I have met many such pavement people since I began my graffiti project way back in 1999, but I seem to have only mentioned them once on this blog site. A desire to revisit them has been prompted by some of the photographs in a new little book by Phil Smith, Enchanted things, where he writes:

‘The pedestrian figures here were all intended by some designer as generic representations; yet to the glad eye they display their eccentricities, amputations, stretch marks, wrinkles, prostheses and rearrangements. They serves as memento mutabis (“remember you will change”), a reminder of your body as unfinished business, inscribed into its path and subject to all that passes along it, a history made on the hoof.’

In this photo-essay Phil, an ambulant academic at Plymouth University, UK, urges us to undertake an ‘experimental pilgrimage without destinations’ where disfigured pedestrian figures are just a small sample of the absurd, ironic and accidental artworks in the urban landscape that, if we take the trouble to notice them, will rearrange our attitude to the world.

My Sydney pavement pedestrians serve to confirm that walking in the builtscape is no simple matter.  They don’t need Phil to tell them they should LOOK, LOOK RIGHT, LOOK LEFT. But even if they have an opinion about what they see, they are made to shut up. It is sometimes permissible for them to manifest their gender or age status, but more often than not they are stripped to their naked genderlessness, a mere shadow of their supposed selves.

Although exposed to assault from all sides, they can hardly complain they weren’t warned. Even so, when cautioned to THINK BEFORE YOU CROSS and STEP SAFELY they generally decide to make a dash for it. Some do so with a defiant display of insouciance but others are so terrified by the traffic they jump right out of their shoes.

Pedestrian whose comments have been censored, Summer Hill, 2010

Pedestrian whose comments have been censored, Summer Hill, 2010

Wise walkers, Stanmore, 2000

Wise walkers, Stanmore, 2000

Unwise street crosser, Newtown, 1999

Unwise street crosser, Newtown, 1999

Left and right shoes left behind, Newtown, 2000

Left and right shoes left behind, Newtown, 2000

The more purposeful striders who stick to the footpath find they are obliged to share their way with cyclists and sometimes even elephants.
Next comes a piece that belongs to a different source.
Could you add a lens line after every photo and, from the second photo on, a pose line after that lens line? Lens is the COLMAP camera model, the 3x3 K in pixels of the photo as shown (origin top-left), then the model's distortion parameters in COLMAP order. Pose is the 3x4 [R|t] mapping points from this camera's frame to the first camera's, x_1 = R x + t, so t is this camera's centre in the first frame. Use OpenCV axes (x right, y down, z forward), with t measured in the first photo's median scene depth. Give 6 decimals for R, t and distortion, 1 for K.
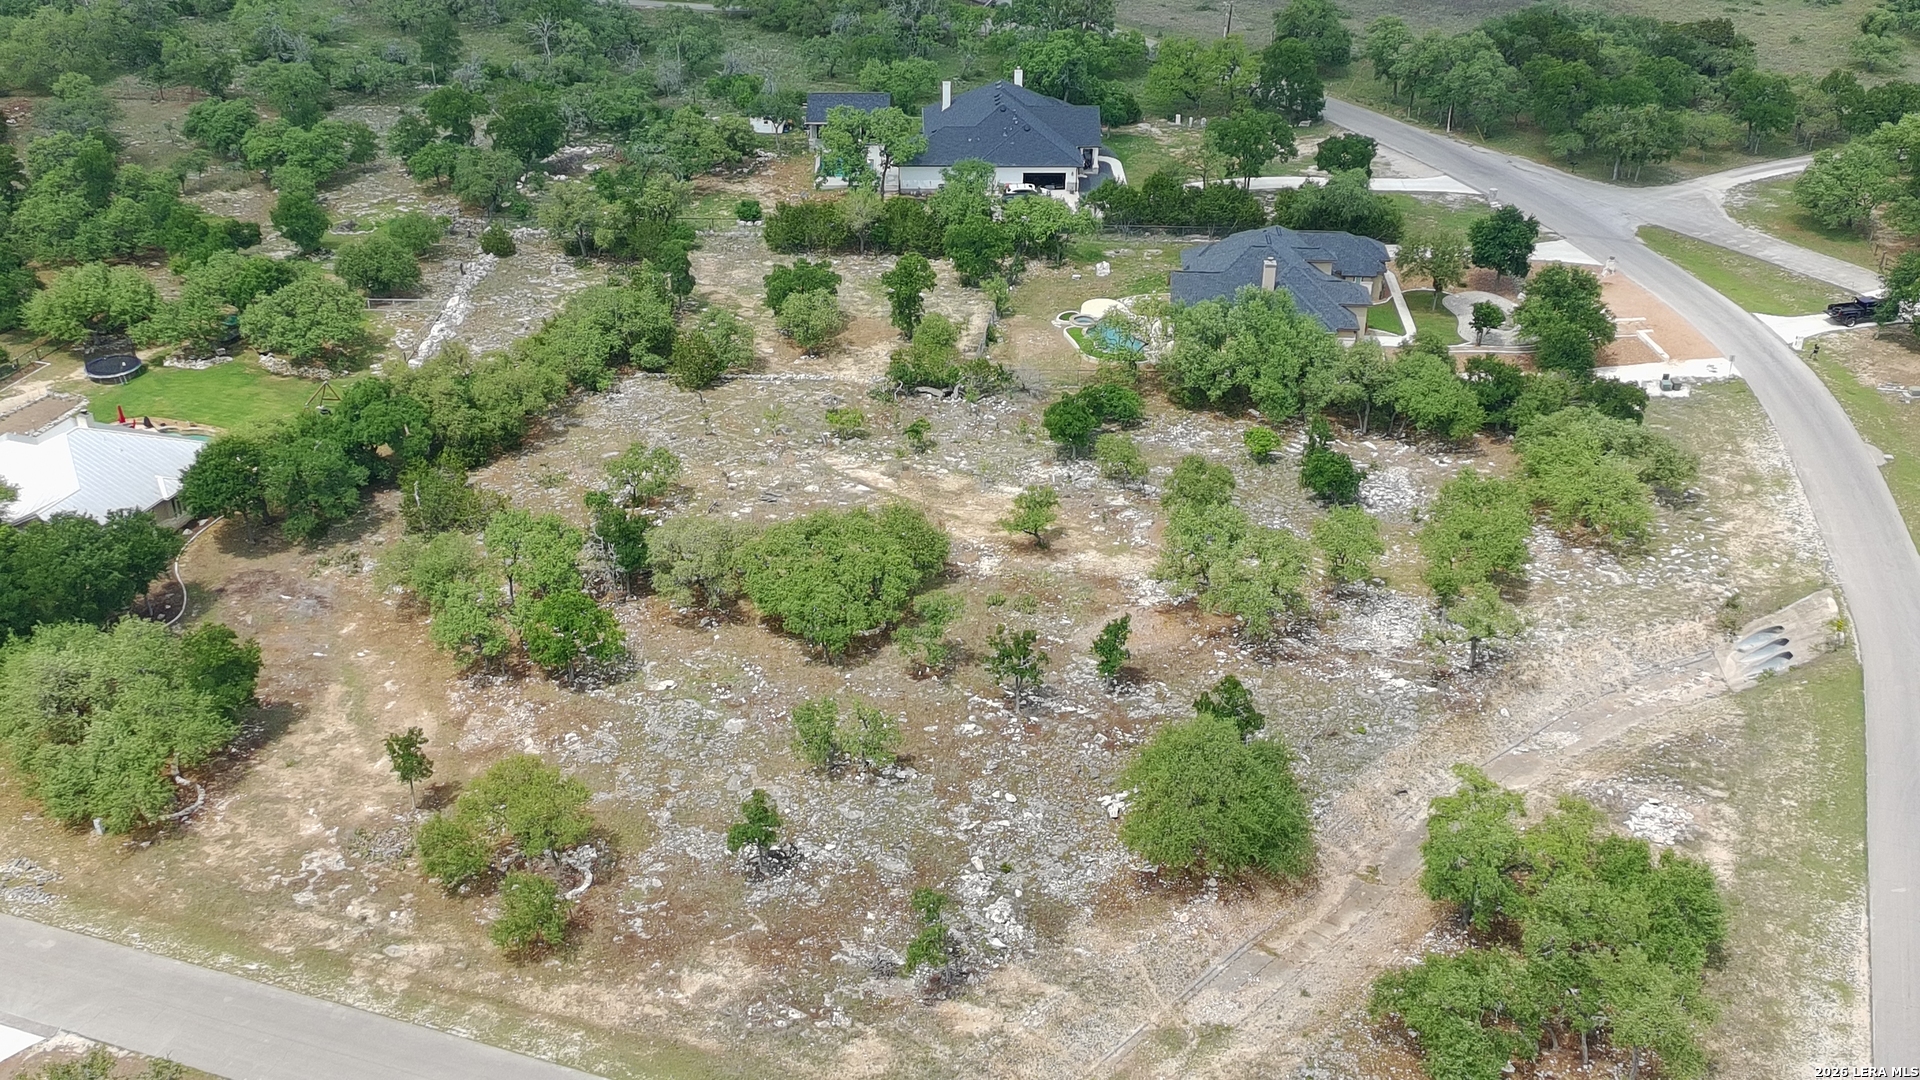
lens RADIAL K [[1991.1, 0, 951.2], [0, 1991.1, 543.8], [0, 0, 1]] dist [0.045735, 0.000000]
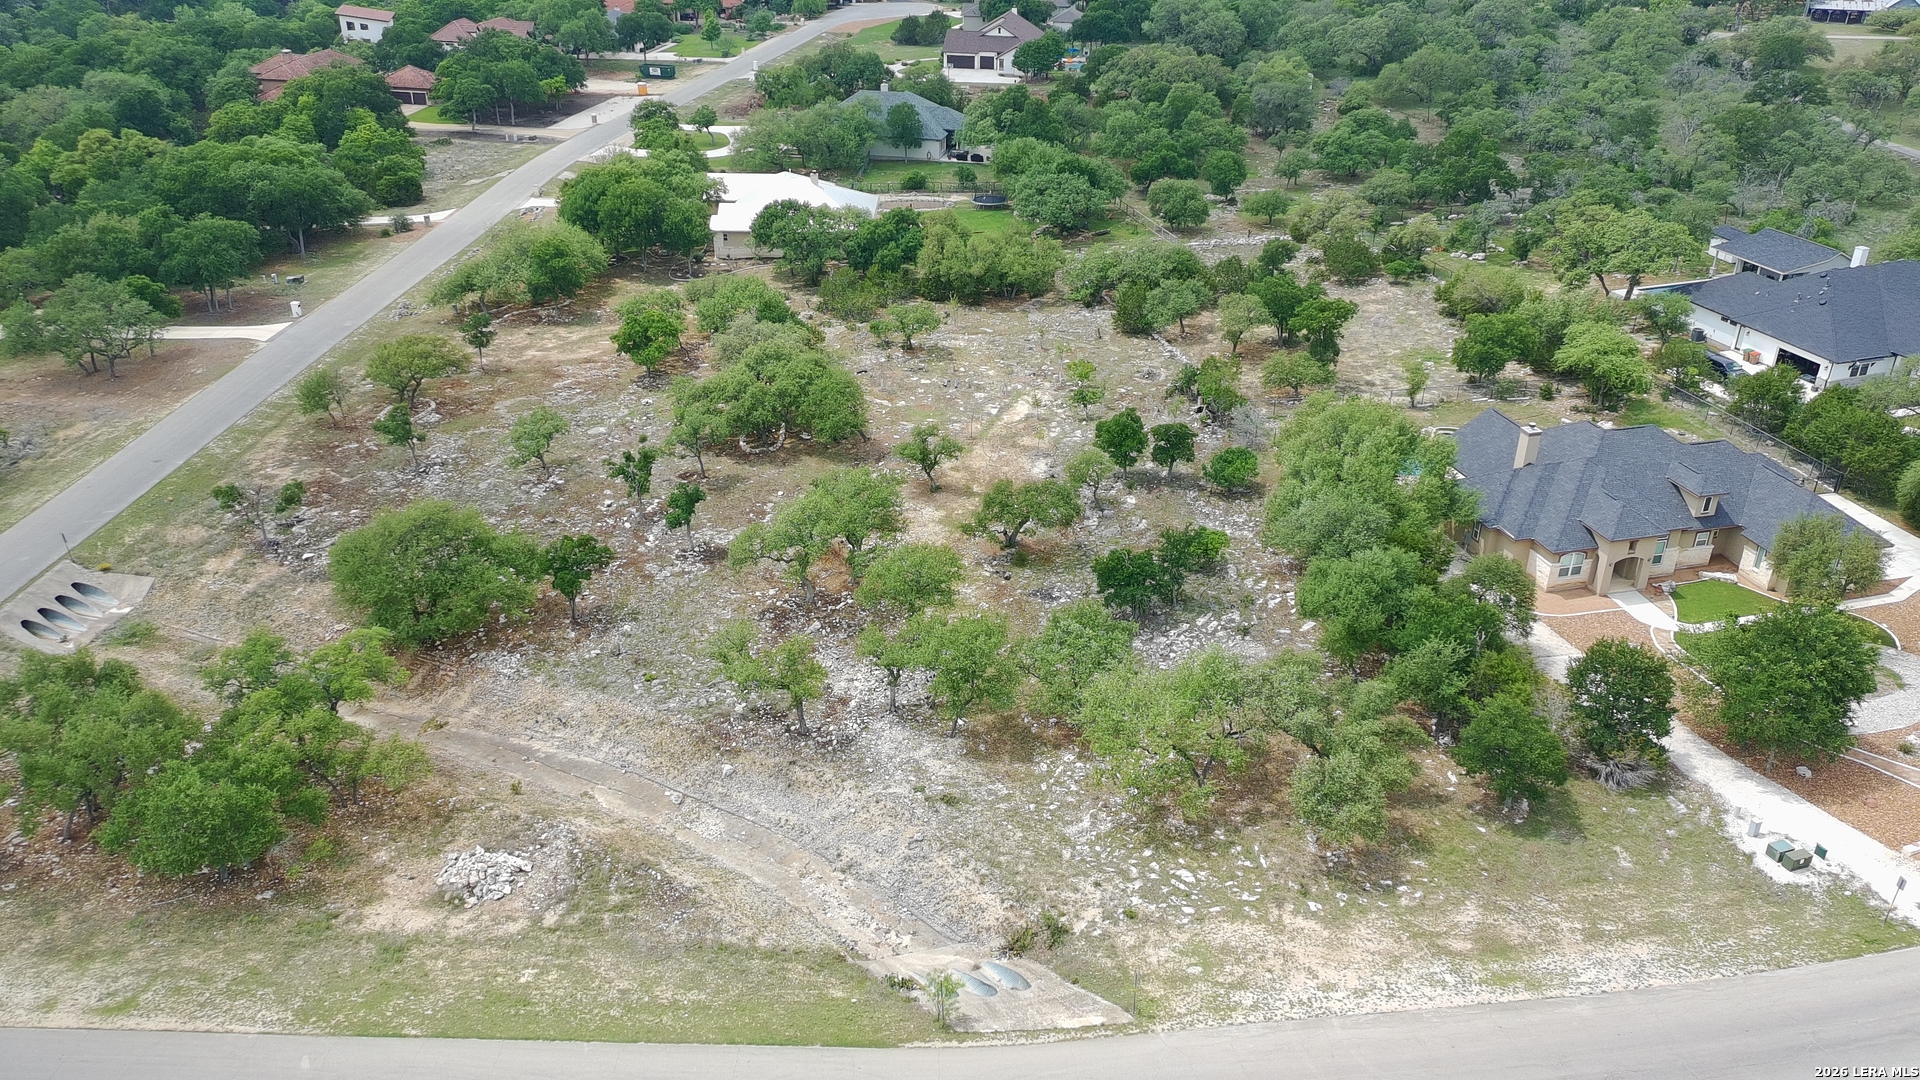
lens RADIAL K [[1479.2, 0, 951.5], [0, 1479.2, 549.6], [0, 0, 1]] dist [0.067772, -0.068800]
pose [[0.304321, 0.437042, -0.846394, 0.710861], [-0.463838, 0.844071, 0.269069, -0.182779], [0.832011, 0.310707, 0.459585, 0.689146]]
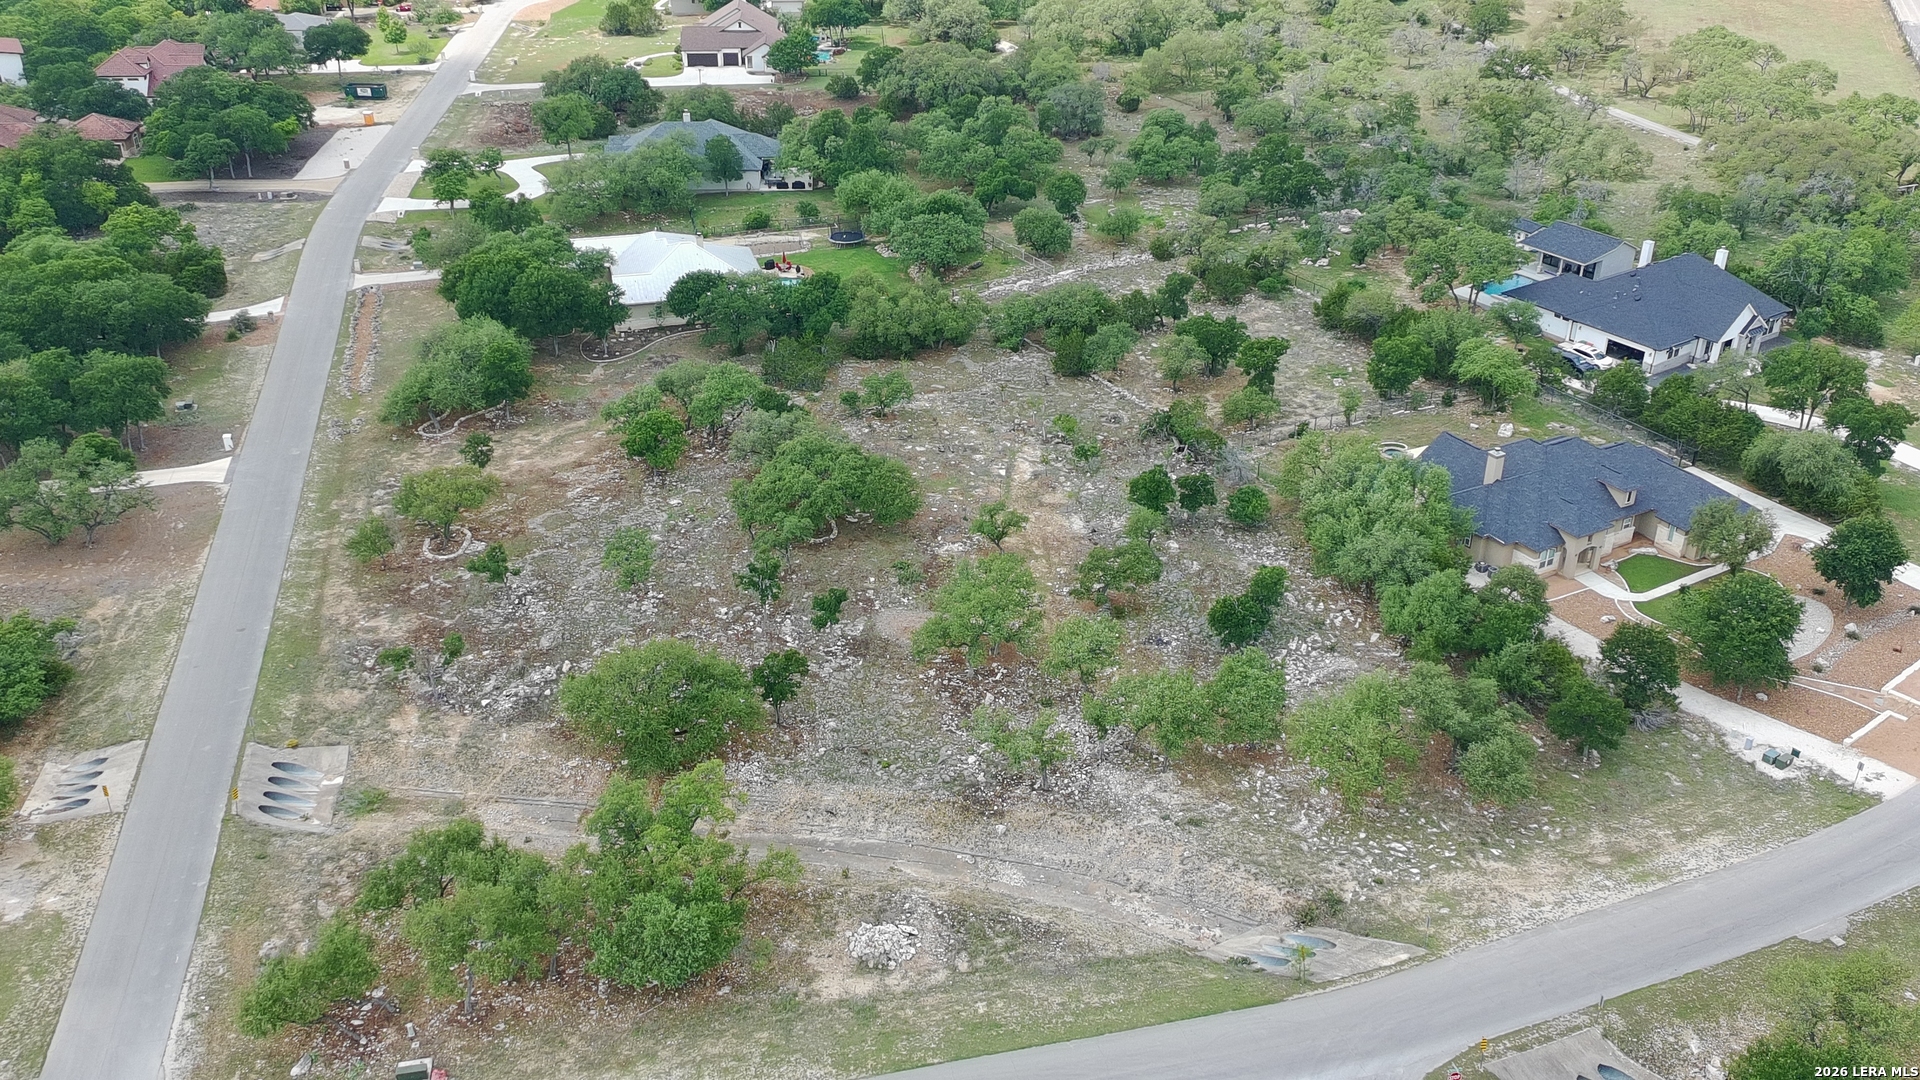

Hidden trenches and falling manhole covers are additional hazards.

Casualties are high and many pavements are haunted by the remains of hapless pedestrians, last seen in healthy condition maybe twenty years ago, now reduced to making ghostly appearances from between the cracks in the asphalt.

Pathway parade, College and Liverpool Streets, Sydney, 2011

Pathway parade, College and Liverpool Streets, Sydney, 2011

 

Pedestrian in trench, Newtown, 1999

Pedestrian in trench, Newtown, 1999

Pedestrian under manhole cover, Chatswood, 2007

Pedestrian under manhole cover, Chatswood, 2007

Traces of a pedestrian, Berry, NSW, 2007

Traces of a pedestrian, Berry, NSW, 2007

 

Like my flat mates, I find it hard to keep up with Phil’s ambulant ruminations. Nevertheless, the next item on my reading list is another recent book by him, larger in size and no doubt equally challenging.  It’s called On walking … and stalking Sebald and its cover features an array of pedestrian figures. How could I resist?

 

Smith, Phil, 2014, Enchanted things: signposts to a new nomadism, Axminster: Triarchy Press.

Smith, Phil, 2014, On walking … and stalking Sebald: a guide to going beyond wandering around looking at stuff, Axminster: Triarchy Press.